# Find positions of certain value in a big boolean list

I would like to know is it possible to find positions of False in t:

t = Table[RandomChoice[{True, False}], 6000];
Flatten[Position[t, False]] // AbsoluteTiming


faster than the above method. I will appreciate any help.

Speed here is hindered by the fact that True/False is not a packable type in Mathematica, although I personally think it should be.

If it is possible to reformulate your problem to use 1/0 instead, which can be packed, the methods already provided (Pick and SparseArray) each become much faster.

You can convert your data using With faster than using Boole, but the overhead is still significant:

SeedRandom[1]
t = Table[RandomChoice[{True, False}], 6000];

b = DeveloperToPackedArray @
With[{True = 1, False = 0}, Evaluate @ t]; // RepeatedTiming

{0.000151, Null}


Now observe how fast Pick becomes compared to its direct application on t:

r1 = Pick[Range @ Length @ t, t, False]; // RepeatedTiming

r2 = Pick[Range @ Length @ b, b, 0]; // RepeatedTiming

r1 === r2

{0.000343, Null}

{0.0000509, Null}

True


Combined with the overhead of the conversion this is a little slower than kglr's method (0.000176 second on my machine), but it gives an idea of the performance that is possible if you can avoid True/False and use packed integers instead.

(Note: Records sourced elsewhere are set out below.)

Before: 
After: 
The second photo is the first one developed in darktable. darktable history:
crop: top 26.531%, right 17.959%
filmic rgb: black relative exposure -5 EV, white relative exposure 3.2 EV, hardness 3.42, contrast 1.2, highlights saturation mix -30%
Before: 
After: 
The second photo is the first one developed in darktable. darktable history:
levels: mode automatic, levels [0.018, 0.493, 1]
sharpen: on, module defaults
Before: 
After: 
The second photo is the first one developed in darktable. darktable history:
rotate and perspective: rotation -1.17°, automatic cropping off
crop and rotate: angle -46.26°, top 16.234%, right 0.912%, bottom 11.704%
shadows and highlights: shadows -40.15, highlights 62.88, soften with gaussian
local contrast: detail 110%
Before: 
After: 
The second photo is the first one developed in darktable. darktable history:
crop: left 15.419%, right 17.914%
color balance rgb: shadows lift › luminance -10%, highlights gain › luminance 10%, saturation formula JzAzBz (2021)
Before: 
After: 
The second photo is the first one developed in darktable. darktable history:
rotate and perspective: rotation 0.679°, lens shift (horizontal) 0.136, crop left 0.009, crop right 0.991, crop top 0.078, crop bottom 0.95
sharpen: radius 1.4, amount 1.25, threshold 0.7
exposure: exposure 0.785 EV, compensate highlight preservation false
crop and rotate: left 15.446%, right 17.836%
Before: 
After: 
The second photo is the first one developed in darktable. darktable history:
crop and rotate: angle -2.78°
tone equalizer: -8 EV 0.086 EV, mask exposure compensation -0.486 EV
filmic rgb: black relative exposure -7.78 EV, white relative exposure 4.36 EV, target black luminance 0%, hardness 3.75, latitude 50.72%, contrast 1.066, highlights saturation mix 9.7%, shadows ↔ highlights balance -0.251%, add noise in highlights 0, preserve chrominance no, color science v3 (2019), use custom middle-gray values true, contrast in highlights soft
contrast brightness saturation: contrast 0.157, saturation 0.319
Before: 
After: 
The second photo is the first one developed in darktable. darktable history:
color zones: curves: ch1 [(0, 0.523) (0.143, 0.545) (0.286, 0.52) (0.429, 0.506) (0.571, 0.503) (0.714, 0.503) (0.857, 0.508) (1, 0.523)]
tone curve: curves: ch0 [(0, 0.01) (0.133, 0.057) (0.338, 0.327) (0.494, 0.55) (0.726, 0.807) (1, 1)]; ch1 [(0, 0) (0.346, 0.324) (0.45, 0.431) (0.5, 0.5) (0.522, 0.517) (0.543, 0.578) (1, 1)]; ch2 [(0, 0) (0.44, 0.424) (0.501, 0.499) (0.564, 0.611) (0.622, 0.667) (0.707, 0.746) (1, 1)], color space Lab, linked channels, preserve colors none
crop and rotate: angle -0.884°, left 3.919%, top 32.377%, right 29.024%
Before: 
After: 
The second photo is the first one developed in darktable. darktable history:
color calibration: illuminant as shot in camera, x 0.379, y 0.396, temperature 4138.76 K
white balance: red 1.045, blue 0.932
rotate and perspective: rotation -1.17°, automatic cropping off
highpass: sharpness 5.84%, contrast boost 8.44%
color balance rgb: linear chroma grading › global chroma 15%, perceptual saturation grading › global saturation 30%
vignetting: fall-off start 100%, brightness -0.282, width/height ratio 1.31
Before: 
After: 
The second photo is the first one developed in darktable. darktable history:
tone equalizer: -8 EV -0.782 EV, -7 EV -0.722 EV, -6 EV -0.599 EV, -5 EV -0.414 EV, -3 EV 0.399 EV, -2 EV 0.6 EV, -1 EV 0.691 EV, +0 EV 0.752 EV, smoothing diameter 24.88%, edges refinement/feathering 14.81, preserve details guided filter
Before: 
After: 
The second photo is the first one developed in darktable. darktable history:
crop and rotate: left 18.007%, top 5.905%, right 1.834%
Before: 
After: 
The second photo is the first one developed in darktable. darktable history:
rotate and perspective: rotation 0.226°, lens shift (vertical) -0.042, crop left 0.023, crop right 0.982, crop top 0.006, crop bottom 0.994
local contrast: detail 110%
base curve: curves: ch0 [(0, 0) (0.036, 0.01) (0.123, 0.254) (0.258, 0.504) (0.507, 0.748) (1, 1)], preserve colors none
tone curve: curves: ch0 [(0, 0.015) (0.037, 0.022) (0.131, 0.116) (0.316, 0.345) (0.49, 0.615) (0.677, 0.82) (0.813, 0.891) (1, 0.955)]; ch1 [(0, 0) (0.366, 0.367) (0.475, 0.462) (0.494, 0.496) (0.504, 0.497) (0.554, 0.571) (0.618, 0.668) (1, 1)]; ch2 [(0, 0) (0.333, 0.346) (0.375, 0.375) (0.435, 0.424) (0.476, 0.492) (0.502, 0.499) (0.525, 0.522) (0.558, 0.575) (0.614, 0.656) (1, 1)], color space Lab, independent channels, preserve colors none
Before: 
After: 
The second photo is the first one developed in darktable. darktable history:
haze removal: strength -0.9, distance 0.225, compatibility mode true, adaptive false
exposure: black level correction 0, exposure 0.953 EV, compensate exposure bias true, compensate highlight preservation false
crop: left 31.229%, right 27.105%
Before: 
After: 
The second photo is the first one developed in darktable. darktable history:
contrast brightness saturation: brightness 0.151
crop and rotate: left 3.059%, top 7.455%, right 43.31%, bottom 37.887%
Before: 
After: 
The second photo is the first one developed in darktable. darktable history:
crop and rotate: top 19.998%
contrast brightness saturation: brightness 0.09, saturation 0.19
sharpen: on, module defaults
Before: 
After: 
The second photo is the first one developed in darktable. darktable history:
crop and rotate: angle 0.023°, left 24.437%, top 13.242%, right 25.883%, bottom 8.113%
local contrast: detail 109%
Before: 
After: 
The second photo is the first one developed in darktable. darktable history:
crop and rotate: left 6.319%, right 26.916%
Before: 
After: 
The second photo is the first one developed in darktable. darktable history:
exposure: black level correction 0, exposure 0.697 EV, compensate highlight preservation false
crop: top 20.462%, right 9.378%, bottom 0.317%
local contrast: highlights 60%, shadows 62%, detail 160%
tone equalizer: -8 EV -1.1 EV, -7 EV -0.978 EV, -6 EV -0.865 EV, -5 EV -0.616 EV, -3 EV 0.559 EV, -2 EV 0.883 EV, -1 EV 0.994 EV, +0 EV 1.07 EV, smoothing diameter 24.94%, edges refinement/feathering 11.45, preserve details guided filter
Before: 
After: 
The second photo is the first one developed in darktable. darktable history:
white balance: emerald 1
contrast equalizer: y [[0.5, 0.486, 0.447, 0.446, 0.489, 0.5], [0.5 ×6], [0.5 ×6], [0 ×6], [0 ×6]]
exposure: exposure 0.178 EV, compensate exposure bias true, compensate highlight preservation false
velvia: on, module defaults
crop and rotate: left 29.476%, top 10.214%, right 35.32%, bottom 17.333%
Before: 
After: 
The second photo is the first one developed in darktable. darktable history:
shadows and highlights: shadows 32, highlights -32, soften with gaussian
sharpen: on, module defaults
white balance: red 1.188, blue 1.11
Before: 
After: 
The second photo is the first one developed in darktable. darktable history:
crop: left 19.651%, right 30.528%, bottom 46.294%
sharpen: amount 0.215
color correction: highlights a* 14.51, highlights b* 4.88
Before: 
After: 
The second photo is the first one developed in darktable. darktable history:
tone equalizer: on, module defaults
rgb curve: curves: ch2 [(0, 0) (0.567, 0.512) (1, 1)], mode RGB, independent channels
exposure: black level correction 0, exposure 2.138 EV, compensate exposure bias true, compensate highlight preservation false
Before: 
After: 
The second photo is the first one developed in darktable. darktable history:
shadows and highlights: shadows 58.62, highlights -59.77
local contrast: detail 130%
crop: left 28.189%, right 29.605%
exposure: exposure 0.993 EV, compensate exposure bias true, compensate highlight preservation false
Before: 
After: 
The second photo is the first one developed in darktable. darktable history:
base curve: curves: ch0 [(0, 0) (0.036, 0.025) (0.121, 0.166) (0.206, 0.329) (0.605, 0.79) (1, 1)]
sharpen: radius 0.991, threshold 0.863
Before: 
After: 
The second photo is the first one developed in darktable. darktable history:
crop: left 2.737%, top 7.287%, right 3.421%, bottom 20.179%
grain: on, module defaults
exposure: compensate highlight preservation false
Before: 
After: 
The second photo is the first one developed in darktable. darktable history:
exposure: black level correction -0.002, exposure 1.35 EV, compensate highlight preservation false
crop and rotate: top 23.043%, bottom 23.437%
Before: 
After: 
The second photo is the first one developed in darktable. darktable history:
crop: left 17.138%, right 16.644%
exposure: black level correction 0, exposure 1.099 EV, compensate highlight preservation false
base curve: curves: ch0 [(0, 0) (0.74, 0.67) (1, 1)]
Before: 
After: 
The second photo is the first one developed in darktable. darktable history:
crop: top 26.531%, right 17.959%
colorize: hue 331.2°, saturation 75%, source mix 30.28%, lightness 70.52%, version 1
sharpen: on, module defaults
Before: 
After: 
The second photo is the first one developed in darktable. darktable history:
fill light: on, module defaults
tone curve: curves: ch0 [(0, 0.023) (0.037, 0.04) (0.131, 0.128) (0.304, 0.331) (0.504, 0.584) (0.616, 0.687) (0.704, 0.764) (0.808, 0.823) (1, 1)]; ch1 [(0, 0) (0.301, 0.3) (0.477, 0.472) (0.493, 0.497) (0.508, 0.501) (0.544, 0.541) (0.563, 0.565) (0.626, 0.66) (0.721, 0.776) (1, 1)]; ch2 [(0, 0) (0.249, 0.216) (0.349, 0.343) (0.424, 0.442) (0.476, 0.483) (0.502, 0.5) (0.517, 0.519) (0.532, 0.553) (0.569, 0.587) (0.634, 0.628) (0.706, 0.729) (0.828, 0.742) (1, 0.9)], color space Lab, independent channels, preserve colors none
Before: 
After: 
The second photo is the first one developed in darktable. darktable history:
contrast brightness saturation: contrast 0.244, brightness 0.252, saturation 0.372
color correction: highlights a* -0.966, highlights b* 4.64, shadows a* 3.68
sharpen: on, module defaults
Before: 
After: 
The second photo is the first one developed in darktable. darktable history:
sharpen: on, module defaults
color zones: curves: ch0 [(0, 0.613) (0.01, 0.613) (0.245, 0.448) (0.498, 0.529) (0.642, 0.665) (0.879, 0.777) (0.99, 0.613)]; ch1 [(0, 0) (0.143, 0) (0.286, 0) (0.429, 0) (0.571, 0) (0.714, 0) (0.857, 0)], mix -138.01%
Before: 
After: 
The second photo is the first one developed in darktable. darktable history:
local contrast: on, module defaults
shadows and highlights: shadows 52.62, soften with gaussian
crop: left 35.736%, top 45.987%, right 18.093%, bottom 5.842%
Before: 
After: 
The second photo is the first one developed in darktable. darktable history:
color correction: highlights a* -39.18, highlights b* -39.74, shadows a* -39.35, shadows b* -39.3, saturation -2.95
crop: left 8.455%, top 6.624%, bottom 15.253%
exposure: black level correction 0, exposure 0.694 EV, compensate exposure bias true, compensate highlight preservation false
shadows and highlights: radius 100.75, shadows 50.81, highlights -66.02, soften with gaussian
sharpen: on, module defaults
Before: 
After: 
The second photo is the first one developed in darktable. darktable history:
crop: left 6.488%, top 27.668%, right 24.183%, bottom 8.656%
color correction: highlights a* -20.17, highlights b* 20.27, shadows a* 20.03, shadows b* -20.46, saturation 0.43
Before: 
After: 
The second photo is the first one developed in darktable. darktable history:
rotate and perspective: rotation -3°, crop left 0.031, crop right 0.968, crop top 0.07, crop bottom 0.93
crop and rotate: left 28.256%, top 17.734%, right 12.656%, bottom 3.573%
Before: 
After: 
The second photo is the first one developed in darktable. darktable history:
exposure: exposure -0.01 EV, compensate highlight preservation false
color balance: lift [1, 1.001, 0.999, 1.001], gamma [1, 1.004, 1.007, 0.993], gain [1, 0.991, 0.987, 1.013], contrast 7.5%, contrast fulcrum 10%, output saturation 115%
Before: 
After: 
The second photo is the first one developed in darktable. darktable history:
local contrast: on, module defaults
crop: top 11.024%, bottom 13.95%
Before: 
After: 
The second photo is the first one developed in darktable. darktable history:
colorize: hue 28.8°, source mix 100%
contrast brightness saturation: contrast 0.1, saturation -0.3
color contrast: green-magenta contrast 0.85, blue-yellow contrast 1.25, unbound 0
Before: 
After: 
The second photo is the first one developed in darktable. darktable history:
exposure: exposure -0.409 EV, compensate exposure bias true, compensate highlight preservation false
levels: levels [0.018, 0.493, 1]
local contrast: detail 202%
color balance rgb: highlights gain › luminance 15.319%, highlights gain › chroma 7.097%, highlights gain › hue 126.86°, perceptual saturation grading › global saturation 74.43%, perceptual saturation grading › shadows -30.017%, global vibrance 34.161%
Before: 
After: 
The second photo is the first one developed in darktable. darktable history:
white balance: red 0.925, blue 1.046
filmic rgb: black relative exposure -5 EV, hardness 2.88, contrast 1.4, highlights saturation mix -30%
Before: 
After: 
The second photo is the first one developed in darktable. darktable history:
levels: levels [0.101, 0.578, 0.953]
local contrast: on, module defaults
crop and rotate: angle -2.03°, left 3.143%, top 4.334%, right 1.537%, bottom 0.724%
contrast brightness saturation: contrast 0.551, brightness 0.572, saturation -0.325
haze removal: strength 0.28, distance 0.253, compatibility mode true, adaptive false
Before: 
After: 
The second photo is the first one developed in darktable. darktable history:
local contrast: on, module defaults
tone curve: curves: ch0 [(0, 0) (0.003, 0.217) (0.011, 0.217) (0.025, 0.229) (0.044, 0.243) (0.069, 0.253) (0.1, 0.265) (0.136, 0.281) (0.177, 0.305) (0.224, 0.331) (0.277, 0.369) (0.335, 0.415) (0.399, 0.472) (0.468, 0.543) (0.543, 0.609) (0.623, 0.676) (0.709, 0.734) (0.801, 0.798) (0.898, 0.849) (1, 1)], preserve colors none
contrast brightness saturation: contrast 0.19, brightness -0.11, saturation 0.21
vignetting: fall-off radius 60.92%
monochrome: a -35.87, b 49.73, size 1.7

• Wow, I am really surprised that With[{True = 1, False = 0}, Evaluate @ t] is faster than Boole. – Henrik Schumacher Aug 10 '18 at 6:54
• @Henrik It's kind of disappointing isn't it? – Mr.Wizard Aug 10 '18 at 14:58
• Yes, it is... As well as the general slowness of Booleans in Mathematica. – Henrik Schumacher Aug 10 '18 at 20:06
• @Henrik Yet another case where there is room for improvement in the core language that is neglected, all the while new functions applicable only for some are added. – Mr.Wizard Aug 10 '18 at 20:20
• sigh I am totally with you in that respect. – Henrik Schumacher Aug 10 '18 at 20:21

You can use Pick:

t = Table[RandomChoice[{True,False}],6000];
r1 = Flatten[Position[t,False]]; //RepeatedTiming
r2 = Pick[Range@Length@t,t,False]; //RepeatedTiming

r1 === r2


{0.0023, Null}

{0.00036, Null}

True

Another useful alternative is PositionIndex, especially when you want to know the positions of different values:

r3 = PositionIndex[t]; //RepeatedTiming

r1 === r2 === r3[False]


{0.00070, Null}

True

Using SparseArray with "AdjacencyLists" or with "NonzeroPositions" is faster than alternatives posted so far:

SeedRandom[1]
t = Table[RandomChoice[{True, False}], 6000];

r4 =SparseArray[t, Automatic, True]["AdjacencyLists"]; //RepeatedTiming  // First


0.00021

r5 = Flatten@SparseArray[t, Automatic, True]["NonzeroPositions"]; //RepeatedTiming// First


0.00021

versus

r1 = Flatten[Position[t, False]]; // RepeatedTiming // First


0.0027

r2 = Pick[Range @ Length @ t, t, False]; // RepeatedTiming // First


0.000414

r3 = PositionIndex[t][False]; // RepeatedTiming // First


0.000830

(b = DeveloperToPackedArray @ With[{True =1, False =0}, Evaluate @ t];
r6 = Pick[Range @ Length @ b, b, 0];) //RepeatedTiming  // First


0.00028

SameQ[r1, r2, r3, r4, r5, r6]


True

where r1 is from OP, r2 and r3 are from Carl Woll's and r6 is from Mr.Wizard's answer.